До этого, впрочем, как мне кажется, не так уж далеко. И Макса можно понять: с каждым днем мне становится все хуже. Уцелевшая нога, как ни пыталась я ее поначалу разрабатывать, почти усохла и практически утратила подвижность, к привычному за истекшие двадцать пять лет тремору рук прибавилось неприятное онемение, которое чувствуется все чаще и наводит на пугающие мысли о полном параличе. Я надеюсь, что обойдется – лучше уж в самом деле умереть сразу, чем жить полурастением. Добавьте к этому гипертонию, регулярные мигрени, женские неполадки… С таким букетом не живут – доживают. И мучаются. Да, я стараюсь не показывать, насколько мне худо, но глупо было бы думать, что Макс всего этого не замечает. Знает, замечает, переживает, но все равно. Я не могу поддаться на его уговоры. И не только из въевшегося страха перед больничной палатой. Просто в моем случае нет никакого толку обращаться к медицине. И обследовать тут нечего. В конце концов, я не дитя. У меня медицинское образование и ученая степень, и я прекрасно знаю, в чем проблема.
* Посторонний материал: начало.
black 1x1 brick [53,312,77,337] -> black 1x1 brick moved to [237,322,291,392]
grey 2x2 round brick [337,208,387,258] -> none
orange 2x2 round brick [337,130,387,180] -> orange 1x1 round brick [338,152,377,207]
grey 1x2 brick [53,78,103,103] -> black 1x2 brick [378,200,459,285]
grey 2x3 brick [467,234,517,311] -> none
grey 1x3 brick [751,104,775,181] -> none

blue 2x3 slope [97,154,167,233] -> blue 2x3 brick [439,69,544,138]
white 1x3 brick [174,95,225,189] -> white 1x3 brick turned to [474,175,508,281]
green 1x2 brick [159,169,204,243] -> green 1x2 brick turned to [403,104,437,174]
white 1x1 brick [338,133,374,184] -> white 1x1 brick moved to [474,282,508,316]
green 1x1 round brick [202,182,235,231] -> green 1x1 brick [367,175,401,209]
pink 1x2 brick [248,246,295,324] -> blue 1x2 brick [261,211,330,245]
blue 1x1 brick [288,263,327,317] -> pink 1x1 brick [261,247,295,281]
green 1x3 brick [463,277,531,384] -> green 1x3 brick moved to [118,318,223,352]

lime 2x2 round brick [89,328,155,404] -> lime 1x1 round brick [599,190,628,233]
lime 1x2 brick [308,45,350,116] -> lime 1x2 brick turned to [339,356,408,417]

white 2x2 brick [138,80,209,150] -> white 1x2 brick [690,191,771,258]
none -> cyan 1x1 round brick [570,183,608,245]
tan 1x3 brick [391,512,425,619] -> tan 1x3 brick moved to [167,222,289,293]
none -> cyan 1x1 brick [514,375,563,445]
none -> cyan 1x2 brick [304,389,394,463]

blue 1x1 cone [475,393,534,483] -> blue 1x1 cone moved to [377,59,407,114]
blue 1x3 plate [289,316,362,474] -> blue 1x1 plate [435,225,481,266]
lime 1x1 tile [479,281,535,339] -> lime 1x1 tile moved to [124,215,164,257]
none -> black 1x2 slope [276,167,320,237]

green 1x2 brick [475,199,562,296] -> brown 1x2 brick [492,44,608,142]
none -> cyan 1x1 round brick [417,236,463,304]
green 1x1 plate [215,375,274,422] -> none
Никакие медицинские технологии, никакая клиника, никакое лечение этого не остановит.
Макс сегодня должен встречаться с Евгением, поэтому настроение у меня хуже обычного. Я слишком хорошо знаю его шефа. Человеку, который работает на Льва Ройзельмана, нельзя доверять ни на йоту. У Ройзельмана нет души, и сотрудников он для себя подбирает таких же. Нет души – это не фигуральное выражение. Есть такой редкий медицинский феномен: один из близнецов в утробе матери, развиваясь, «пожирает» – поглощает – другого. У Ройзельмана душа полностью поглощена – съедена – его интеллектом.
Но при всем при том мы живем на его деньги. Точнее, на деньги Корпорации, но это непринципиально. Мне это совсем не нравится, но куда деваться. И дело даже не в деньгах. Не столько в деньгах. Мы зависим от Ройзельмана. Впрочем, и это не совсем правда. Вот уже двадцать пять лет, с тех пор как Макс издал свой первый крик, мы держим у висков друг друга невидимые пистолеты. Ройзельман платит за право вести за Максом наблюдение – и за мое молчание. Я принимаю эту плату. Не ради себя, ради сына. И дело, повторяю, далеко не только в деньгах. Мы оба заинтересованы в молчании и повязаны им.
Ах, как я сейчас жалею, что мы с мужем тянули с детьми. Ведь всегда мечтали! А причины… Ах, какими все они сейчас кажутся пустяковыми! И вот – результат: Эрик так и не увидел сына, не подержал его на руках. От одной этой мысли у меня наворачиваются слезы. Поэтому я не считаю, что цена, которую мне пришлось заплатить за рождение Макса, чрезмерно высока. Нормальная цена.
Ройзельман стал моим Мефистофелем, моим змием-искусителем, дьяволом, проведшим меня через черную долину страданий – туда, где я смогла взять на руки своего сына. Радость, навсегда отравленная горечью: теперь я на всю жизнь обязана человеку, которого и человеком-то можно назвать с трудом. Но… Макса не было бы, если бы не Ройзельман. Дьявол. Мефистофель. Который даже добро творит, стремясь к злу.